Water Resource Diversification through Integrated Management of Groundwater Dams and Bedrock Wells

The importance of securing stable water resources has become increasingly evident due to growing spatiotemporal uncertainty in precipitation and the more frequent occurrence of prolonged droughts caused by intensifying climate change. In this context, groundwater dams have gained prominence as an alternative water resource with low evaporation losses and high climate resilience. However, the independent operation of groundwater dams may have limitations in ensuring mid- to long-term water supply stability. Therefore, the development of an integrated water resource management system that considers conjunctive use with other water sources―such as surface water, bedrock wells, and artificial recharge facilities―is required.

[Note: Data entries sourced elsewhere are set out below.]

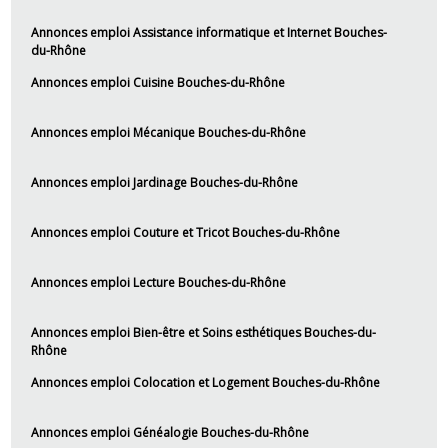
Annonces emploi Assistance informatique et Internet Bouches-
du-Rhône
Annonces emploi Cuisine Bouches-du-Rhône
Annonces emploi Mécanique Bouches-du-Rhône
Annonces emploi Jardinage Bouches-du-Rhône
Annonces emploi Couture et Tricot Bouches-du-Rhône
Annonces emploi Lecture Bouches-du-Rhône
Annonces emploi Bien-être et Soins esthétiques Bouches-du-
Rhône
Annonces emploi Colocation et Logement Bouches-du-Rhône
Annonces emploi Généalogie Bouches-du-Rhône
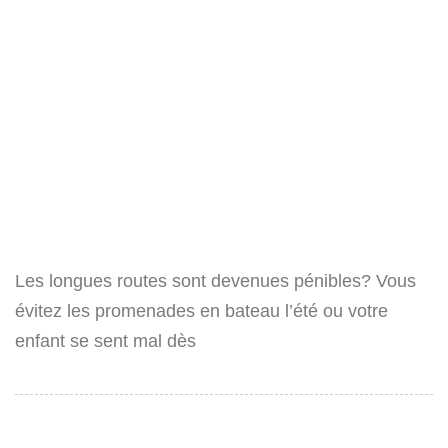
Les longues routes sont devenues pénibles? Vous
évitez les promenades en bateau l’été ou votre
enfant se sent mal dès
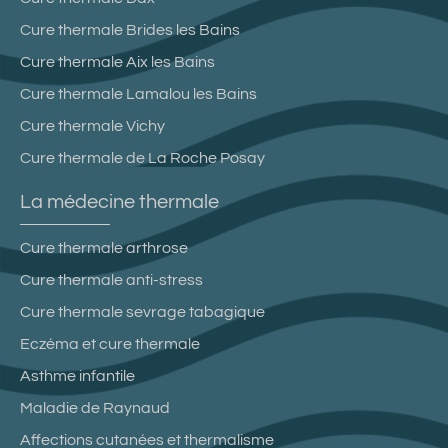
Cure thermale Brides les Bains
Cure thermale Aix les Bains
Cure thermale Lamalou les Bains
Cure thermale Vichy
Cure thermale de La Roche Posay
La médecine thermale
Cure thermale arthrose
Cure thermale anti-stress
Cure thermale sevrage tabagique
Eczéma et cure thermale
Asthme infantile
Maladie de Raynaud
Affections cutanées et thermalisme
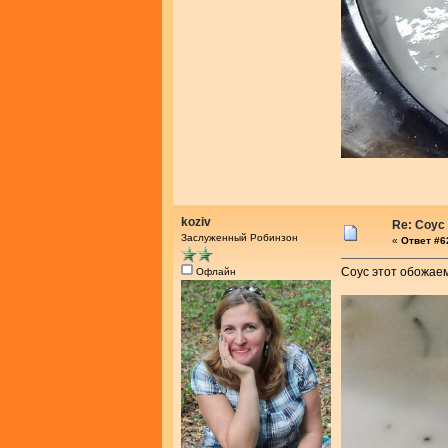
koziv
Re: Соус
Заслуженный Робинзон
«
Ответ #62
Соус этот обожаем
Офлайн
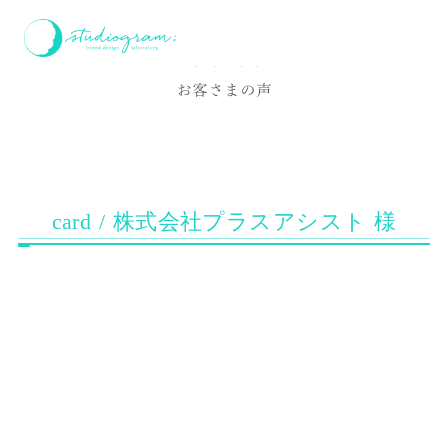
ホーム
お客様の声
card / 株式会社プラスアシスト 様
Voice
お客さまの声
card / 株式会社プラスアシスト 様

The objective of this study is to demonstrate core technologies for a networking system linking  groundwater dams and bedrock wells. The Ssangcheon watershed in Sokcho City, Republic of Korea―where two groundwater dams are currently operated for domestic water supply―was selected as the study area. Comprehensive analyses of geological structures, aquifer distributions, and hydrological conditions were carried out. The hydraulic and geological properties along with hydrochemical types of both alluvial and bedrock groundwater were characterized. Water balance analysis was performed to quantify available water resources within the watershed and to assess surface water–groundwater interactions.

To assess water supply stability, we conducted scenario-based simulations of integrated groundwater dam and bedrock well operations, focusing on drought and high-demand conditions. In addition, deep learning models based on Long Short-Term Memory (LSTM) networks for one-step prediction and an encoder–decoder LSTM architecture for multi-step prediction were developed to predict groundwater levels in support of the integrated operation of the Ssangcheon Dam.

The results indicate that integrating groundwater dams with bedrock wells substantially improves both water supply reliability and water quality protection. Moreover, AI-based groundwater level prediction techniques proved to be effective tools for proactive water resource management and the development of smart water management systems. This study offers a practical framework for water resource diversification, providing a foundation for developing sustainable and climate-resilient management strategies.

This work was supported by the Management Technology for Groundwater Dams in Water Supply Vulnerable Areas Program of the Korea Environmental Industry & Technology Institute (KEITI), funded by the Ministry of Environment (MOE) (RS-2025-01842973).